Dalam sebuah wawancara dengan surat kabar Jepang Nikkei yang dilansir oleh Game Informer, Furukawa mengemukakan gagasan bahwa binis konsol rumah sudah tidak lagi menjadi “segalanya” bagi Nintendo.

“Kami tidak benar-benar terpaku pada konsol kami. Saat ini kami menawarkan Nintendo Switch yang dikembangkan secara unik dan peranti lunaknya – dan itulah yang kami mendasari bagaimana kami menghadirkan ‘Nintendo Experience’. Karena itu, kami akan terus berpikir fleksibel tentang bagaimana untuk memberikan pengalaman itu seiring berjalannya waktu.” kata Furukawa kepada Nikkei.

Dengan kata lain, dirinya mengungkapkan bahwa yang memberikan ‘Nintendo Experience’ kepada penggemar justru adalah karya kreatif dan peranti lunaknya, bukan peranti kerasnya.
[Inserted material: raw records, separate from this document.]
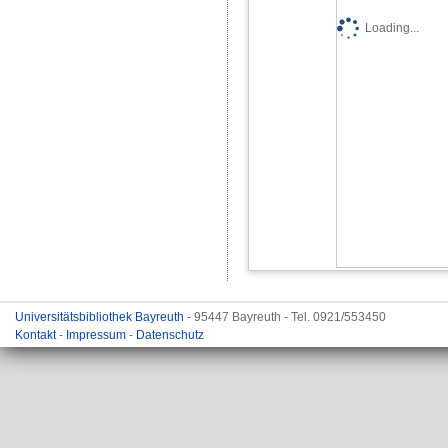
Loading...
Universitätsbibliothek Bayreuth
- 95447 Bayreuth - Tel. 0921/553450
Kontakt
-
Impressum
-
Datenschutz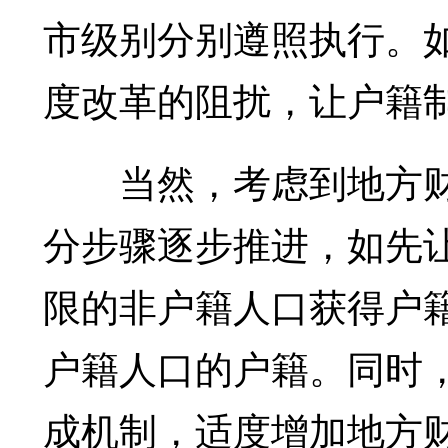
市级别分别遵照执行。
度改革的阻扰，让户籍
当然，考虑到地方财
分步骤逐步推进，如先
限的非户籍人口获得户
户籍人口的户籍。同时
成机制，适度增加地方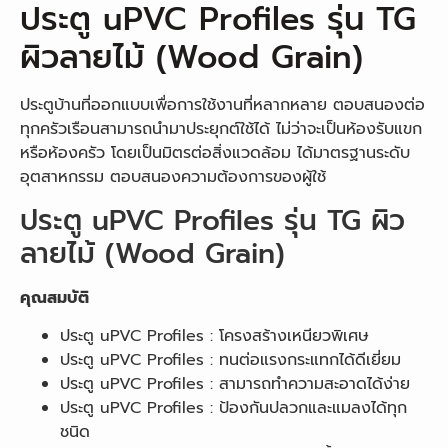
ประตู uPVC Profiles รุ่น TG
ผิวลายไม้ (Wood Grain)
ประตูบ้านที่ออกแบบเพื่อการใช้งานที่หลากหลาย ตอบสนองต่อ
ทุกครัวเรือนสามารถนำมาประยุกต์ใช้ได้ ไม่ว่าจะเป็นห้องรับแขก
หรือห้องครัว โดยเป็นมิตรต่อสิ่งแวดล้อม ได้มาตรฐานระดับ
อุตสาหกรรม ตอบสนองความต้องการของผู้ใช้
ประตู uPVC Profiles รุ่น TG ผิว
ลายไม้ (Wood Grain)
คุณสมบัติ
ประตู uPVC Profiles : โครงสร้างเหนียวพิเศษ
ประตู uPVC Profiles : ทนต่อแรงกระแทกได้ดีเยี่ยม
ประตู uPVC Profiles : สามารถทำความสะอาดได้ง่าย
ประตู uPVC Profiles : ป้องกันปลวกและแมลงได้ทุก
ชนิด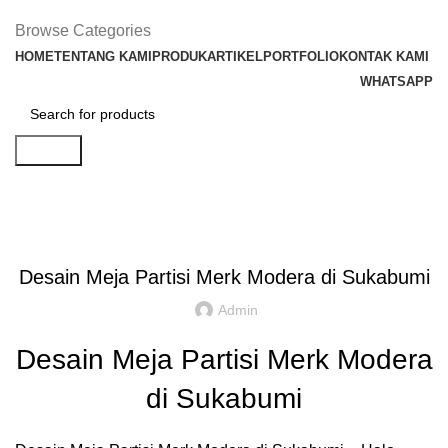
Browse Categories
HOME
TENTANG KAMI
PRODUK
ARTIKEL
PORTFOLIO
KONTAK KAMI
WHATSAPP
Search
Artikel
,
,
IDE DAN INSPIRASI
PARTISI KANTOR JAKARTA
REKOMENDASI
Desain Meja Partisi Merk Modera di Sukabumi
Admin
Desain Meja Partisi Merk Modera
di Sukabumi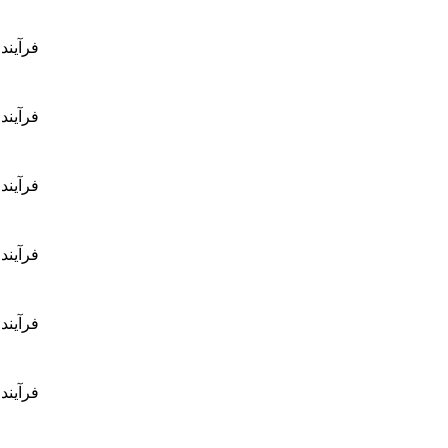
فرآیند 
فرآیند 
فرآیند
فرآیند 
فرآیند 
فرآیند 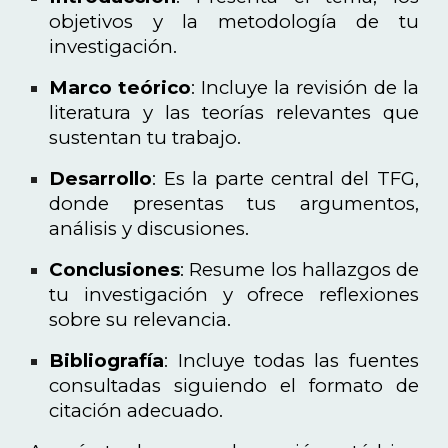
objetivos y la metodología de tu
investigación.
Marco teórico
: Incluye la revisión de la
literatura y las teorías relevantes que
sustentan tu trabajo.
Desarrollo
: Es la parte central del TFG,
donde presentas tus argumentos,
análisis y discusiones.
Conclusiones
: Resume los hallazgos de
tu investigación y ofrece reflexiones
sobre su relevancia.
Bibliografía
: Incluye todas las fuentes
consultadas siguiendo el formato de
citación adecuado.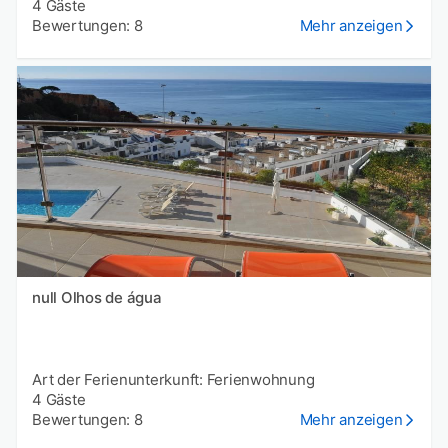
4 Gäste
Bewertungen: 8
Mehr anzeigen
null Olhos de água
Art der Ferienunterkunft: Ferienwohnung
4 Gäste
Bewertungen: 8
Mehr anzeigen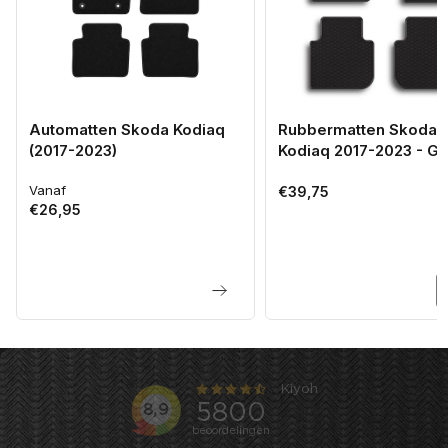
Automatten Skoda Kodiaq
Rubbermatten Skoda
(2017-2023)
Kodiaq 2017-2023 - G
Vanaf
Normale
Normale
€39,75
€26,95
prijs
prijs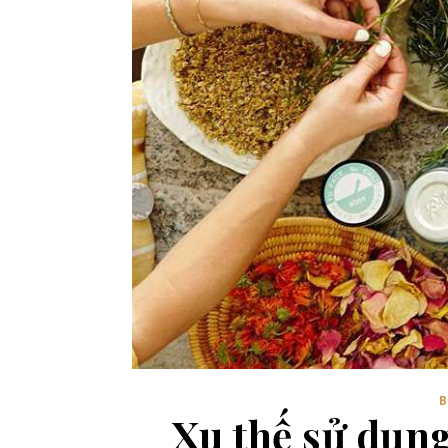
Xu thế sử dụn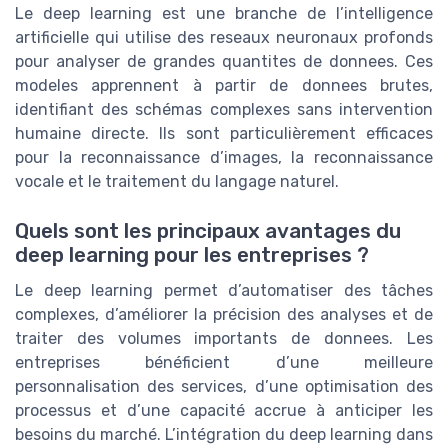
Le deep learning est une branche de l’intelligence
artificielle qui utilise des reseaux neuronaux profonds
pour analyser de grandes quantites de donnees. Ces
modeles apprennent à partir de donnees brutes,
identifiant des schémas complexes sans intervention
humaine directe. Ils sont particulièrement efficaces
pour la reconnaissance d’images, la reconnaissance
vocale et le traitement du langage naturel.
Quels sont les principaux avantages du
deep learning pour les entreprises ?
Le deep learning permet d’automatiser des tâches
complexes, d’améliorer la précision des analyses et de
traiter des volumes importants de donnees. Les
entreprises bénéficient d’une meilleure
personnalisation des services, d’une optimisation des
processus et d’une capacité accrue à anticiper les
besoins du marché. L’intégration du deep learning dans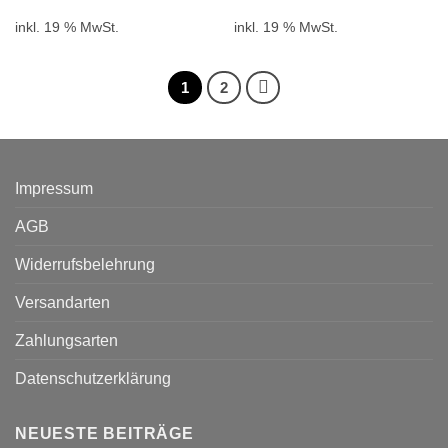
inkl. 19 % MwSt.
inkl. 19 % MwSt.
1
2
Impressum
AGB
Widerrufsbelehrung
Versandarten
Zahlungsarten
Datenschutzerklärung
NEUESTE BEITRÄGE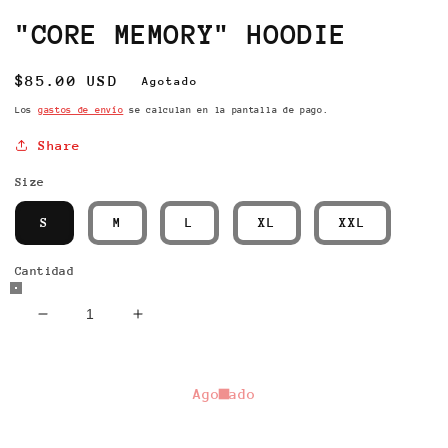
elemento
multimedia
"CORE MEMORY" HOODIE
1
en
una
Precio
$85.00 USD
Agotado
ventana
modal
habitual
Los
gastos de envío
se calculan en la pantalla de pago.
Share
Size
S
M
L
XL
XXL
Cantidad
Reducir
Aumentar
cantidad
cantidad
para
para
&quot;CORE
&quot;CORE
Agotado
MEMORY&quot;
MEMORY&quot;
HOODIE
HOODIE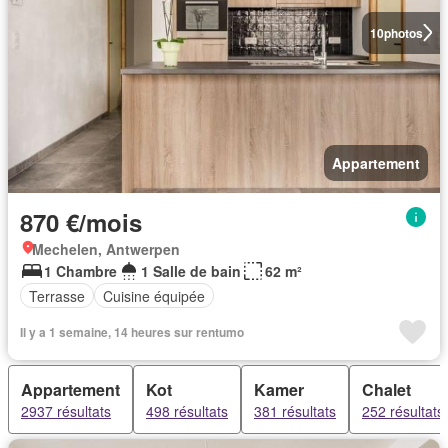
10
photos
Appartement
870 €/mois
Mechelen, Antwerpen
1 Chambre
1 Salle de bain
62 m²
Terrasse
Cuisine équipée
Il y a 1 semaine, 14 heures sur rentumo
Appartement
Kot
Kamer
Chalet
2937 résultats
498 résultats
381 résultats
252 résultats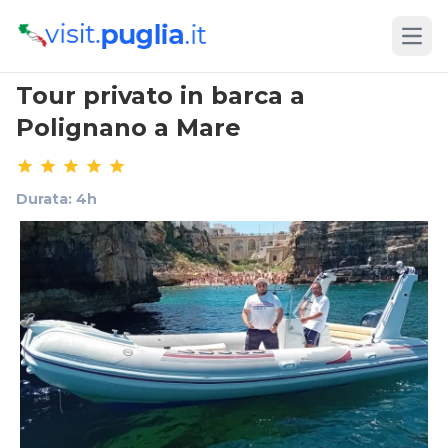
Open
Tour privato in barca a
Polignano a Mare
Durata: 4h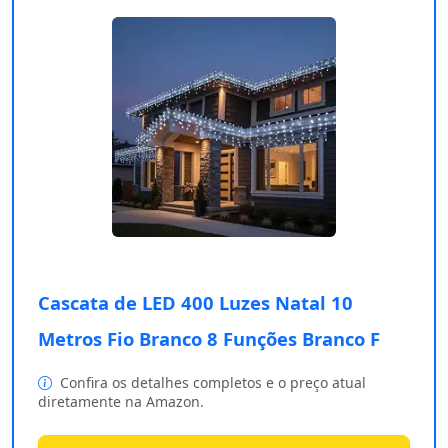
Cascata de LED 400 Luzes Natal 10
Metros Fio Branco 8 Funções Branco F
Confira os detalhes completos e o preço atual
diretamente na Amazon.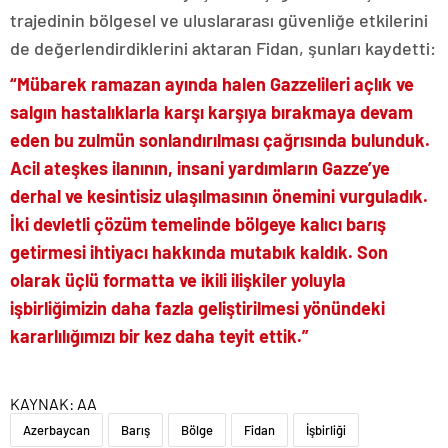
trajedinin bölgesel ve uluslararası güvenliğe etkilerini
de değerlendirdiklerini aktaran Fidan, şunları kaydetti:
“Mübarek ramazan ayında halen Gazzelileri açlık ve
salgın hastalıklarla karşı karşıya bırakmaya devam
eden bu zulmün sonlandırılması çağrısında bulunduk.
Acil ateşkes ilanının, insani yardımların Gazze’ye
derhal ve kesintisiz ulaşılmasının önemini vurguladık.
İki devletli çözüm temelinde bölgeye kalıcı barış
getirmesi ihtiyacı hakkında mutabık kaldık. Son
olarak üçlü formatta ve ikili ilişkiler yoluyla
işbirliğimizin daha fazla geliştirilmesi yönündeki
kararlılığımızı bir kez daha teyit ettik.”
KAYNAK:
AA
Azerbaycan
Barış
Bölge
Fidan
İşbirliği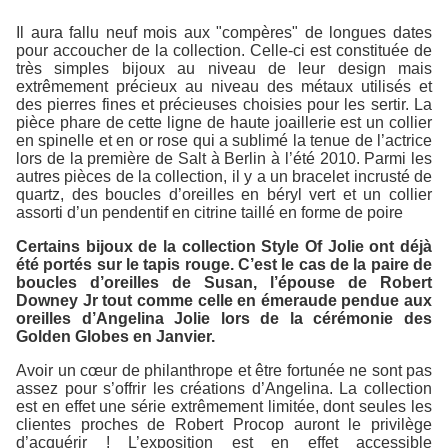
Il aura fallu neuf mois aux "compères" de longues dates
pour accoucher de la collection. Celle-ci est constituée de
très simples bijoux au niveau de leur design mais
extrêmement précieux au niveau des métaux utilisés et
des pierres fines et précieuses choisies pour les sertir. La
pièce phare de cette ligne de haute joaillerie est un collier
en spinelle et en or rose qui a sublimé la tenue de l’actrice
lors de la première de Salt à Berlin à l’été 2010. Parmi les
autres pièces de la collection, il y a un bracelet incrusté de
quartz, des boucles d’oreilles en béryl vert et un collier
assorti d’un pendentif en citrine taillé en forme de poire
Certains bijoux de la collection Style Of Jolie ont déjà
été portés sur le tapis rouge. C’est le cas de la paire de
boucles d’oreilles de Susan, l’épouse de Robert
Downey Jr tout comme celle en émeraude pendue aux
oreilles d’Angelina Jolie lors de la cérémonie des
Golden Globes en Janvier.
Avoir un cœur de philanthrope et être fortunée ne sont pas
assez pour s’offrir les créations d’Angelina. La collection
est en effet une série extrêmement limitée, dont seules les
clientes proches de Robert Procop auront le privilège
d’acquérir ! L’exposition est en effet accessible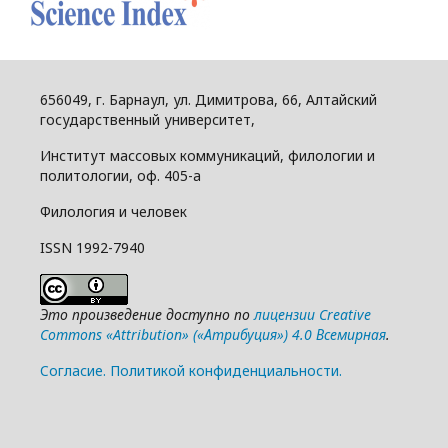
656049, г. Барнаул, ул. Димитрова, 66, Алтайский
государственный университет,
Институт массовых коммуникаций, филологии и
политологии, оф. 405-а
Филология и человек
ISSN 1992-7940
Это произведение доступно по
лицензии Creative
Commons «Attribution» («Атрибуция») 4.0 Всемирная
.
Cогласие.
Политикой конфиденциальности.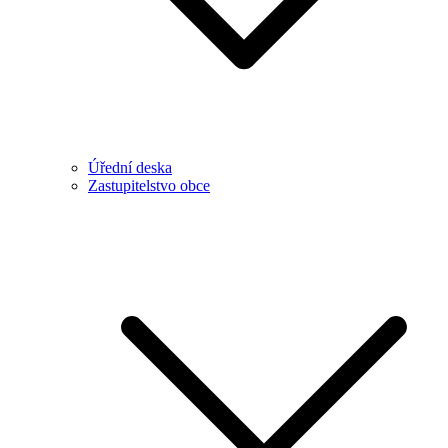
Úřední deska
Zastupitelstvo obce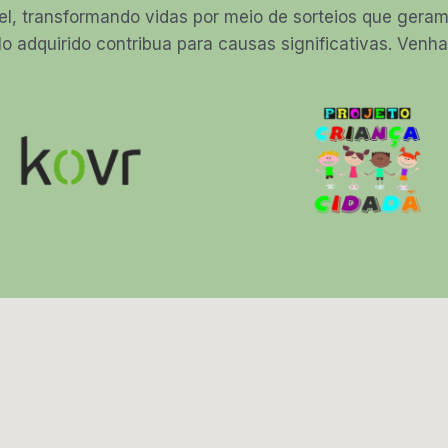
el, transformando vidas por meio de sorteios que ger
lo adquirido contribua para causas significativas. Ven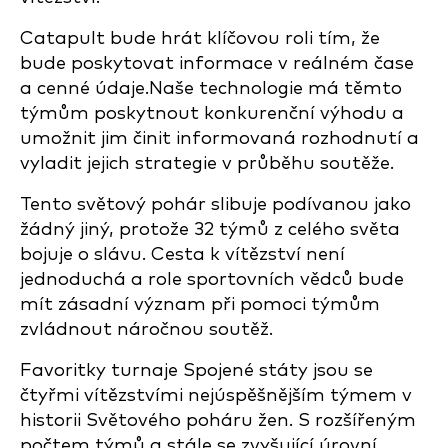
Catapult bude hrát klíčovou roli tím, že
bude poskytovat informace v reálném čase
a cenné údaje.Naše technologie má těmto
týmům poskytnout konkurenční výhodu a
umožnit jim činit informovaná rozhodnutí a
vyladit jejich strategie v průběhu soutěže.
Tento světový pohár slibuje podívanou jako
žádný jiný, protože 32 týmů z celého světa
bojuje o slávu. Cesta k vítězství není
jednoduchá a role sportovních vědců bude
mít zásadní význam při pomoci týmům
zvládnout náročnou soutěž.
Favoritky turnaje Spojené státy jsou se
čtyřmi vítězstvími nejúspěšnějším týmem v
historii Světového poháru žen. S rozšířeným
počtem týmů a stále se zvyšující úrovní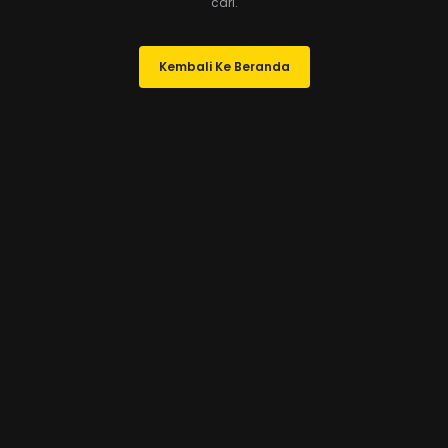
cari.
Kembali Ke Beranda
“Dalam jangka panjang, mungkin fokus kami sebagai bisnis bisa bergeser dari konsol rumah. Fleksibilitas sama pentingnya dengan kecerdikan,” lanjut dia.

Memang Furukawa adalah sosok pebisnis murni yang tidak memiliki latar belakang sebagai gamer ataupun pernah terlibat dalam industri game secara mendalam sebelumnya. Ini betolak belakang dengan dengan sosok almarhum Satoru Iwata, presiden Nintendo sebelumnya. Dirinya ingin membawa Nintendo menjadi perusahaan hiburan dengan cakupan yang lebih luas, tidak hanya berkutat pada industri game saja.

Apakah ini berarti setelah Switch, Nintendo tidak akan mengembangkan konsol generasi selanjutnya? Bagaimana menurut kamu gamers?